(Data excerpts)
*** Begin section ***
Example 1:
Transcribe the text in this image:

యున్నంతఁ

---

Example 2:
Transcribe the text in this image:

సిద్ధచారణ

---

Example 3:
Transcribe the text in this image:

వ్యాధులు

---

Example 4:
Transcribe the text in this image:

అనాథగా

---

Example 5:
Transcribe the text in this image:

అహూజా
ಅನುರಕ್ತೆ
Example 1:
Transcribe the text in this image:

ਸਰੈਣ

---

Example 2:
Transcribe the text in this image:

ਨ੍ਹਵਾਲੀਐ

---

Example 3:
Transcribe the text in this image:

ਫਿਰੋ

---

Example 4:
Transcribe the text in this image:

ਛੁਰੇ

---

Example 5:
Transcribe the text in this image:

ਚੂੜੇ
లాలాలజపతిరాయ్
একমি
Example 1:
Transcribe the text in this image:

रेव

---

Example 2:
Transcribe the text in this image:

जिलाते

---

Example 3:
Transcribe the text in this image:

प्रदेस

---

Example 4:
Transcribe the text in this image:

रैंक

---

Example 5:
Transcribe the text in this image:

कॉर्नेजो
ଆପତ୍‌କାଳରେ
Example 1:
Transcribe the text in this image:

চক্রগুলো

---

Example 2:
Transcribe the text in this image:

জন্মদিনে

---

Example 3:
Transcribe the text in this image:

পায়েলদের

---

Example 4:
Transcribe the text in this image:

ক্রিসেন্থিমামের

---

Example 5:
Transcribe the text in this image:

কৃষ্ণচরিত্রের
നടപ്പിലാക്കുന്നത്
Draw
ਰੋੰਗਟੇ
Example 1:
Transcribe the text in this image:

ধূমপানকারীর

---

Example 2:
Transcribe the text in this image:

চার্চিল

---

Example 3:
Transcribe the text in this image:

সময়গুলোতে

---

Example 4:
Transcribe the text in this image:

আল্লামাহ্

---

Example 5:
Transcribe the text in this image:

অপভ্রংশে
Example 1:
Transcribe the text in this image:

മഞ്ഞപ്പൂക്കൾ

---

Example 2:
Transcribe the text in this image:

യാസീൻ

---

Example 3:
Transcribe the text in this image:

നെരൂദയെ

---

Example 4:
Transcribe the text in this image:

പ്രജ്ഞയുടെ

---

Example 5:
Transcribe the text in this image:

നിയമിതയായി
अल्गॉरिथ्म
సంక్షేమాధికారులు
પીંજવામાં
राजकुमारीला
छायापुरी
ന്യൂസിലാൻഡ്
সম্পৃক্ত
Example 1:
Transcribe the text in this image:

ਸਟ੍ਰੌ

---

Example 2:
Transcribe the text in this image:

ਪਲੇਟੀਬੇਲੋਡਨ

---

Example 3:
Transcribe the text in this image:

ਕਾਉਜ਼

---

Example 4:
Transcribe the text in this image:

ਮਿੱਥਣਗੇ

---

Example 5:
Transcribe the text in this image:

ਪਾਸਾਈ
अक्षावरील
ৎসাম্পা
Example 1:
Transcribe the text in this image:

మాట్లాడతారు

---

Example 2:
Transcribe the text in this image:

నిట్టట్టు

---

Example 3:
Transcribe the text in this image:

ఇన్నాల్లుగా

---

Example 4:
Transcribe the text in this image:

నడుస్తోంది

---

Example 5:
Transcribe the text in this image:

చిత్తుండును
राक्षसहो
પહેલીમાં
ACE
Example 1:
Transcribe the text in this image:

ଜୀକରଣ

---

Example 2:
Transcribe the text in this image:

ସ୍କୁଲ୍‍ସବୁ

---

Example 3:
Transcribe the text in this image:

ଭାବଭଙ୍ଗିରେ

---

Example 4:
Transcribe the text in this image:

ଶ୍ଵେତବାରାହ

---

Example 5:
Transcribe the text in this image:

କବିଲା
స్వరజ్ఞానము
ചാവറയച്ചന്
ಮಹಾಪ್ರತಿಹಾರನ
*** End section ***
### What is needed
Print every record above exactly as it appears.

### Written answer
Example 1:
Transcribe the text in this image:

యున్నంతఁ

---

Example 2:
Transcribe the text in this image:

సిద్ధచారణ

---

Example 3:
Transcribe the text in this image:

వ్యాధులు

---

Example 4:
Transcribe the text in this image:

అనాథగా

---

Example 5:
Transcribe the text in this image:

అహూజా
ಅನುರಕ್ತೆ
Example 1:
Transcribe the text in this image:

ਸਰੈਣ

---

Example 2:
Transcribe the text in this image:

ਨ੍ਹਵਾਲੀਐ

---

Example 3:
Transcribe the text in this image:

ਫਿਰੋ

---

Example 4:
Transcribe the text in this image:

ਛੁਰੇ

---

Example 5:
Transcribe the text in this image:

ਚੂੜੇ
లాలాలజపతిరాయ్
একমি
Example 1:
Transcribe the text in this image:

रेव

---

Example 2:
Transcribe the text in this image:

जिलाते

---

Example 3:
Transcribe the text in this image:

प्रदेस

---

Example 4:
Transcribe the text in this image:

रैंक

---

Example 5:
Transcribe the text in this image:

कॉर्नेजो
ଆପତ୍‌କାଳରେ
Example 1:
Transcribe the text in this image:

চক্রগুলো

---

Example 2:
Transcribe the text in this image:

জন্মদিনে

---

Example 3:
Transcribe the text in this image:

পায়েলদের

---

Example 4:
Transcribe the text in this image:

ক্রিসেন্থিমামের

---

Example 5:
Transcribe the text in this image:

কৃষ্ণচরিত্রের
നടപ്പിലാക്കുന്നത്
Draw
ਰੋੰਗਟੇ
Example 1:
Transcribe the text in this image:

ধূমপানকারীর

---

Example 2:
Transcribe the text in this image:

চার্চিল

---

Example 3:
Transcribe the text in this image:

সময়গুলোতে

---

Example 4:
Transcribe the text in this image:

আল্লামাহ্

---

Example 5:
Transcribe the text in this image:

অপভ্রংশে
Example 1:
Transcribe the text in this image:

മഞ്ഞപ്പൂക്കൾ

---

Example 2:
Transcribe the text in this image:

യാസീൻ

---

Example 3:
Transcribe the text in this image:

നെരൂദയെ

---

Example 4:
Transcribe the text in this image:

പ്രജ്ഞയുടെ

---

Example 5:
Transcribe the text in this image:

നിയമിതയായി
अल्गॉरिथ्म
సంక్షేమాధికారులు
પીંજવામાં
राजकुमारीला
छायापुरी
ന്യൂസിലാൻഡ്
সম্পৃক্ত
Example 1:
Transcribe the text in this image:

ਸਟ੍ਰੌ

---

Example 2:
Transcribe the text in this image:

ਪਲੇਟੀਬੇਲੋਡਨ

---

Example 3:
Transcribe the text in this image:

ਕਾਉਜ਼

---

Example 4:
Transcribe the text in this image:

ਮਿੱਥਣਗੇ

---

Example 5:
Transcribe the text in this image:

ਪਾਸਾਈ
अक्षावरील
ৎসাম্পা
Example 1:
Transcribe the text in this image:

మాట్లాడతారు

---

Example 2:
Transcribe the text in this image:

నిట్టట్టు

---

Example 3:
Transcribe the text in this image:

ఇన్నాల్లుగా

---

Example 4:
Transcribe the text in this image:

నడుస్తోంది

---

Example 5:
Transcribe the text in this image:

చిత్తుండును
राक्षसहो
પહેલીમાં
ACE
Example 1:
Transcribe the text in this image:

ଜୀକରଣ

---

Example 2:
Transcribe the text in this image:

ସ୍କୁଲ୍‍ସବୁ

---

Example 3:
Transcribe the text in this image:

ଭାବଭଙ୍ଗିରେ

---

Example 4:
Transcribe the text in this image:

ଶ୍ଵେତବାରାହ

---

Example 5:
Transcribe the text in this image:

କବିଲା
స్వరజ్ఞానము
ചാവറയച്ചന്
ಮಹಾಪ್ರತಿಹಾರನ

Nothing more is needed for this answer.